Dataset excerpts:
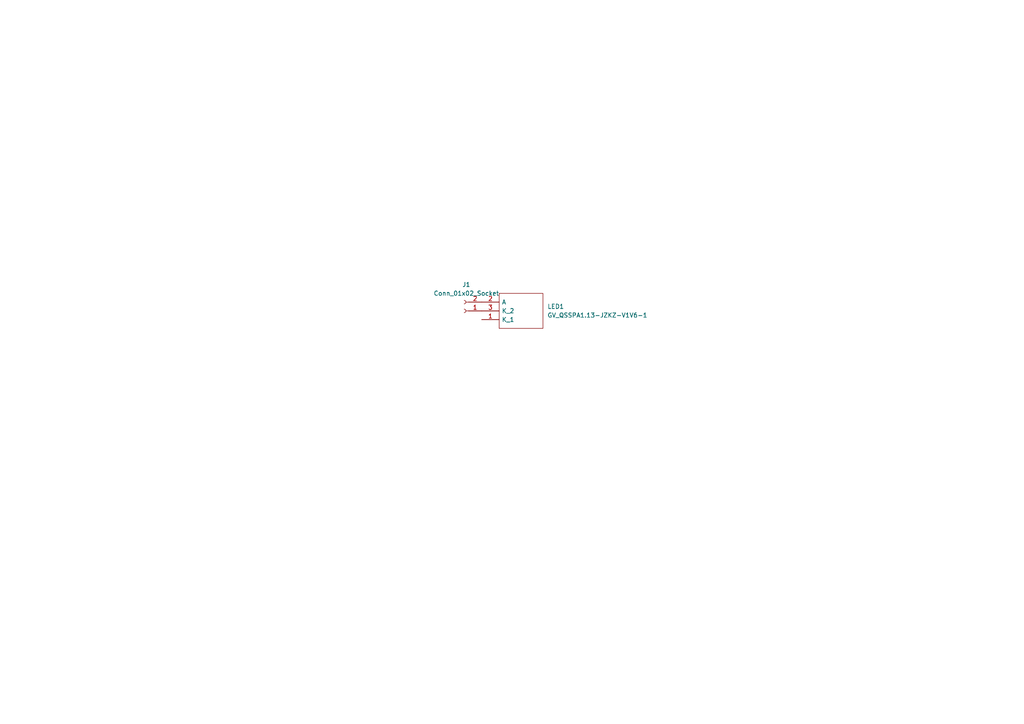
<source format=kicad_sch>
(kicad_sch
	(version 20231120)
	(generator "eeschema")
	(generator_version "8.0")
	(uuid "c8f20b50-4a9f-4501-ab87-8351c42a6d5e")
	(paper "A4")
	
	(symbol
		(lib_id "Connector:Conn_01x02_Socket")
		(at 134.62 90.17 180)
		(unit 1)
		(exclude_from_sim no)
		(in_bom yes)
		(on_board yes)
		(dnp no)
		(fields_autoplaced yes)
		(uuid "bdb2c076-49c6-4c9e-9639-482fa0cef45f")
		(property "Reference" "J1"
			(at 135.255 82.55 0)
			(effects
				(font
					(size 1.27 1.27)
				)
			)
		)
		(property "Value" "Conn_01x02_Socket"
			(at 135.255 85.09 0)
			(effects
				(font
					(size 1.27 1.27)
				)
			)
		)
		(property "Footprint" "Connector_JST:JST_XH_B2B-XH-A_1x02_P2.50mm_Vertical"
			(at 134.62 90.17 0)
			(effects
				(font
					(size 1.27 1.27)
				)
				(hide yes)
			)
		)
		(property "Datasheet" "~"
			(at 134.62 90.17 0)
			(effects
				(font
					(size 1.27 1.27)
				)
				(hide yes)
			)
		)
		(property "Description" "Generic connector, single row, 01x02, script generated"
			(at 134.62 90.17 0)
			(effects
				(font
					(size 1.27 1.27)
				)
				(hide yes)
			)
		)
		(pin "1"
			(uuid "68c242c4-25fd-4b57-bd1a-9e60add7ee61")
		)
		(pin "2"
			(uuid "138e9f2f-e3ea-4dd3-97ce-266a591b3943")
		)
		(instances
			(project ""
				(path "/c8f20b50-4a9f-4501-ab87-8351c42a6d5e"
					(reference "J1")
					(unit 1)
				)
			)
		)
	)
	(symbol
		(lib_id "6_wave_stimulator:GV_QSSPA1.13-JZKZ-V1V6-1")
		(at 139.7 87.63 0)
		(unit 1)
		(exclude_from_sim no)
		(in_bom yes)
		(on_board yes)
		(dnp no)
		(fields_autoplaced yes)
		(uuid "f7105282-ff74-40bc-817e-1df159b2d610")
		(property "Reference" "LED1"
			(at 158.75 88.8999 0)
			(effects
				(font
					(size 1.27 1.27)
				)
				(justify left)
			)
		)
		(property "Value" "GV_QSSPA1.13-JZKZ-V1V6-1"
			(at 158.75 91.4399 0)
			(effects
				(font
					(size 1.27 1.27)
				)
				(justify left)
			)
		)
		(property "Footprint" "6_wave_stimulator:GVQSSPA113JZKZV1V61"
			(at 158.75 85.09 0)
			(effects
				(font
					(size 1.27 1.27)
				)
				(justify left)
				(hide yes)
			)
		)
		(property "Datasheet" "https://dammedia.osram.info/media/resource/hires/osram-dam-12216180/GV%20QSSPA1.13_EN.pdf"
			(at 158.75 87.63 0)
			(effects
				(font
					(size 1.27 1.27)
				)
				(justify left)
				(hide yes)
			)
		)
		(property "Description" "High Power LEDs - Single Color GV QSSPA1.13"
			(at 139.7 87.63 0)
			(effects
				(font
					(size 1.27 1.27)
				)
				(hide yes)
			)
		)
		(property "Description_1" "High Power LEDs - Single Color GV QSSPA1.13"
			(at 158.75 90.17 0)
			(effects
				(font
					(size 1.27 1.27)
				)
				(justify left)
				(hide yes)
			)
		)
		(property "Height" "1.73"
			(at 158.75 92.71 0)
			(effects
				(font
					(size 1.27 1.27)
				)
				(justify left)
				(hide yes)
			)
		)
		(property "Mouser Part Number" "720-GVQSSPA113A9486"
			(at 158.75 95.25 0)
			(effects
				(font
					(size 1.27 1.27)
				)
				(justify left)
				(hide yes)
			)
		)
		(property "Mouser Price/Stock" "https://www.mouser.co.uk/ProductDetail/ams-OSRAM/GV-QSSPA1.13-JZKZ-V1V6-1?qs=vvQtp7zwQdMSmTtBOA0oaQ%3D%3D"
			(at 158.75 97.79 0)
			(effects
				(font
					(size 1.27 1.27)
				)
				(justify left)
				(hide yes)
			)
		)
		(property "Manufacturer_Name" "ams OSRAM"
			(at 158.75 100.33 0)
			(effects
				(font
					(size 1.27 1.27)
				)
				(justify left)
				(hide yes)
			)
		)
		(property "Manufacturer_Part_Number" "GV QSSPA1.13-JZKZ-V1V6-1"
			(at 158.75 102.87 0)
			(effects
				(font
					(size 1.27 1.27)
				)
				(justify left)
				(hide yes)
			)
		)
		(pin "3"
			(uuid "9ee3000c-dcbc-43a8-aac7-0e30a68f6443")
		)
		(pin "1"
			(uuid "0476afae-7a35-4fc1-a184-9d850ba6f724")
		)
		(pin "2"
			(uuid "63f25ee8-33ca-4d64-83e7-e6b91c2ca8c8")
		)
		(instances
			(project ""
				(path "/c8f20b50-4a9f-4501-ab87-8351c42a6d5e"
					(reference "LED1")
					(unit 1)
				)
			)
		)
	)
	(sheet_instances
		(path "/"
			(page "1")
		)
	)
)

</source>
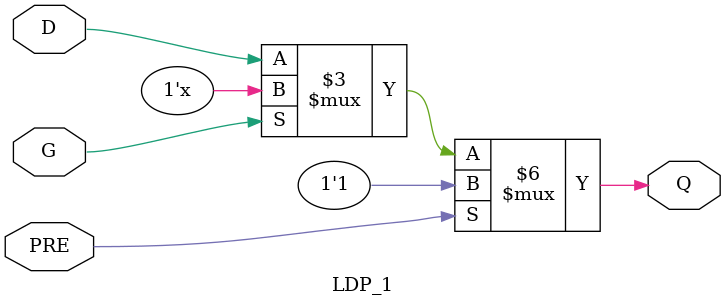
<source format=v>

/*

FUNCTION    : D-LATCH with async preset

*/

`celldefine
`timescale  100 ps / 10 ps

module LDP_1 (Q, D, G, PRE);

    parameter INIT = 1'b1;

    output Q;
    reg    Q;

    input  D, G, PRE;

    always @( PRE or D or G)
        if (PRE)
        Q <= 1;
        else if (!G)
        Q <= D;

endmodule

</source>
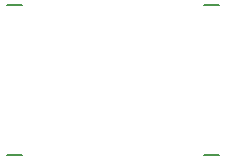
<source format=gto>
G75*
%MOIN*%
%OFA0B0*%
%FSLAX24Y24*%
%IPPOS*%
%LPD*%
%AMOC8*
5,1,8,0,0,1.08239X$1,22.5*
%
%ADD10C,0.0080*%
D10*
X002951Y001323D02*
X003451Y001323D01*
X009546Y001323D02*
X010046Y001323D01*
X010046Y006323D02*
X009546Y006323D01*
X003451Y006323D02*
X002951Y006323D01*
M02*

</source>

The task: Keep the pictures out while you retype all of the data above exactly as it appears.

Result:
<source format=kicad_sch>
(kicad_sch
	(version 20231120)
	(generator "eeschema")
	(generator_version "8.0")
	(uuid "c8f20b50-4a9f-4501-ab87-8351c42a6d5e")
	(paper "A4")
	
	(symbol
		(lib_id "Connector:Conn_01x02_Socket")
		(at 134.62 90.17 180)
		(unit 1)
		(exclude_from_sim no)
		(in_bom yes)
		(on_board yes)
		(dnp no)
		(fields_autoplaced yes)
		(uuid "bdb2c076-49c6-4c9e-9639-482fa0cef45f")
		(property "Reference" "J1"
			(at 135.255 82.55 0)
			(effects
				(font
					(size 1.27 1.27)
				)
			)
		)
		(property "Value" "Conn_01x02_Socket"
			(at 135.255 85.09 0)
			(effects
				(font
					(size 1.27 1.27)
				)
			)
		)
		(property "Footprint" "Connector_JST:JST_XH_B2B-XH-A_1x02_P2.50mm_Vertical"
			(at 134.62 90.17 0)
			(effects
				(font
					(size 1.27 1.27)
				)
				(hide yes)
			)
		)
		(property "Datasheet" "~"
			(at 134.62 90.17 0)
			(effects
				(font
					(size 1.27 1.27)
				)
				(hide yes)
			)
		)
		(property "Description" "Generic connector, single row, 01x02, script generated"
			(at 134.62 90.17 0)
			(effects
				(font
					(size 1.27 1.27)
				)
				(hide yes)
			)
		)
		(pin "1"
			(uuid "68c242c4-25fd-4b57-bd1a-9e60add7ee61")
		)
		(pin "2"
			(uuid "138e9f2f-e3ea-4dd3-97ce-266a591b3943")
		)
		(instances
			(project ""
				(path "/c8f20b50-4a9f-4501-ab87-8351c42a6d5e"
					(reference "J1")
					(unit 1)
				)
			)
		)
	)
	(symbol
		(lib_id "6_wave_stimulator:GV_QSSPA1.13-JZKZ-V1V6-1")
		(at 139.7 87.63 0)
		(unit 1)
		(exclude_from_sim no)
		(in_bom yes)
		(on_board yes)
		(dnp no)
		(fields_autoplaced yes)
		(uuid "f7105282-ff74-40bc-817e-1df159b2d610")
		(property "Reference" "LED1"
			(at 158.75 88.8999 0)
			(effects
				(font
					(size 1.27 1.27)
				)
				(justify left)
			)
		)
		(property "Value" "GV_QSSPA1.13-JZKZ-V1V6-1"
			(at 158.75 91.4399 0)
			(effects
				(font
					(size 1.27 1.27)
				)
				(justify left)
			)
		)
		(property "Footprint" "6_wave_stimulator:GVQSSPA113JZKZV1V61"
			(at 158.75 85.09 0)
			(effects
				(font
					(size 1.27 1.27)
				)
				(justify left)
				(hide yes)
			)
		)
		(property "Datasheet" "https://dammedia.osram.info/media/resource/hires/osram-dam-12216180/GV%20QSSPA1.13_EN.pdf"
			(at 158.75 87.63 0)
			(effects
				(font
					(size 1.27 1.27)
				)
				(justify left)
				(hide yes)
			)
		)
		(property "Description" "High Power LEDs - Single Color GV QSSPA1.13"
			(at 139.7 87.63 0)
			(effects
				(font
					(size 1.27 1.27)
				)
				(hide yes)
			)
		)
		(property "Description_1" "High Power LEDs - Single Color GV QSSPA1.13"
			(at 158.75 90.17 0)
			(effects
				(font
					(size 1.27 1.27)
				)
				(justify left)
				(hide yes)
			)
		)
		(property "Height" "1.73"
			(at 158.75 92.71 0)
			(effects
				(font
					(size 1.27 1.27)
				)
				(justify left)
				(hide yes)
			)
		)
		(property "Mouser Part Number" "720-GVQSSPA113A9486"
			(at 158.75 95.25 0)
			(effects
				(font
					(size 1.27 1.27)
				)
				(justify left)
				(hide yes)
			)
		)
		(property "Mouser Price/Stock" "https://www.mouser.co.uk/ProductDetail/ams-OSRAM/GV-QSSPA1.13-JZKZ-V1V6-1?qs=vvQtp7zwQdMSmTtBOA0oaQ%3D%3D"
			(at 158.75 97.79 0)
			(effects
				(font
					(size 1.27 1.27)
				)
				(justify left)
				(hide yes)
			)
		)
		(property "Manufacturer_Name" "ams OSRAM"
			(at 158.75 100.33 0)
			(effects
				(font
					(size 1.27 1.27)
				)
				(justify left)
				(hide yes)
			)
		)
		(property "Manufacturer_Part_Number" "GV QSSPA1.13-JZKZ-V1V6-1"
			(at 158.75 102.87 0)
			(effects
				(font
					(size 1.27 1.27)
				)
				(justify left)
				(hide yes)
			)
		)
		(pin "3"
			(uuid "9ee3000c-dcbc-43a8-aac7-0e30a68f6443")
		)
		(pin "1"
			(uuid "0476afae-7a35-4fc1-a184-9d850ba6f724")
		)
		(pin "2"
			(uuid "63f25ee8-33ca-4d64-83e7-e6b91c2ca8c8")
		)
		(instances
			(project ""
				(path "/c8f20b50-4a9f-4501-ab87-8351c42a6d5e"
					(reference "LED1")
					(unit 1)
				)
			)
		)
	)
	(sheet_instances
		(path "/"
			(page "1")
		)
	)
)

</source>
<source format=v>

/*

FUNCTION    : D-LATCH with async preset

*/

`celldefine
`timescale  100 ps / 10 ps

module LDP_1 (Q, D, G, PRE);

    parameter INIT = 1'b1;

    output Q;
    reg    Q;

    input  D, G, PRE;

    always @( PRE or D or G)
        if (PRE)
        Q <= 1;
        else if (!G)
        Q <= D;

endmodule

</source>
<source format=gto>
G75*
%MOIN*%
%OFA0B0*%
%FSLAX24Y24*%
%IPPOS*%
%LPD*%
%AMOC8*
5,1,8,0,0,1.08239X$1,22.5*
%
%ADD10C,0.0080*%
D10*
X002951Y001323D02*
X003451Y001323D01*
X009546Y001323D02*
X010046Y001323D01*
X010046Y006323D02*
X009546Y006323D01*
X003451Y006323D02*
X002951Y006323D01*
M02*

</source>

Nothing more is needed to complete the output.